◆ Work instructions
Starting at the line that has "акцептовавшим оферту." and stopping after the line that has "егося по адресу: Республика", reproduce the listing below exactly; omit everything else.

◆ Provided records
┄┄┄┄┄┄┄┄┄┄┄┄┄┄┄┄┄┄┄┄
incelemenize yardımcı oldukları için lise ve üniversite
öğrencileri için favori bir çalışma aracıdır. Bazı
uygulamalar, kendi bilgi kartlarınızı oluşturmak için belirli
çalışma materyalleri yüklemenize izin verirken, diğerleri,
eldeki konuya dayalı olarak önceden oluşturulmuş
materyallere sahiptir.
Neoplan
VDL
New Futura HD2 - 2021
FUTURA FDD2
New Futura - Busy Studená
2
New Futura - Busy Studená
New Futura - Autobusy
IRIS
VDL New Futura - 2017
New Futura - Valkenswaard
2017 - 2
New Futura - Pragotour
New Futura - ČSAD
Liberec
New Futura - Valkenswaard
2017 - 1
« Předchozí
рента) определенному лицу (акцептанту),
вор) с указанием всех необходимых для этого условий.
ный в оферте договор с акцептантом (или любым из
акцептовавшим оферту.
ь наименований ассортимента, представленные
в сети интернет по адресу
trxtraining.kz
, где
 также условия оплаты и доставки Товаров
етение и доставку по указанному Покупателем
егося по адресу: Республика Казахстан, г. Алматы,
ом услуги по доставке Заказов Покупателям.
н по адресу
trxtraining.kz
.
┄┄┄┄┄┄┄┄┄┄┄┄┄┄┄┄┄┄┄┄
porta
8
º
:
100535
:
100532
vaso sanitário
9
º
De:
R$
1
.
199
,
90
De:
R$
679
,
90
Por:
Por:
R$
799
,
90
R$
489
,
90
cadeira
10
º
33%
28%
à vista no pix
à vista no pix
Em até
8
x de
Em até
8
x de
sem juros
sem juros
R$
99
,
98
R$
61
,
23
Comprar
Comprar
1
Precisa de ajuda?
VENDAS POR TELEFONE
┄┄┄┄┄┄┄┄┄┄┄┄┄┄┄┄┄┄┄┄
◆ Solution below
акцептовавшим оферту.
ь наименований ассортимента, представленные
в сети интернет по адресу
trxtraining.kz
, где
 также условия оплаты и доставки Товаров
етение и доставку по указанному Покупателем
егося по адресу: Республика Казахстан, г. Алматы,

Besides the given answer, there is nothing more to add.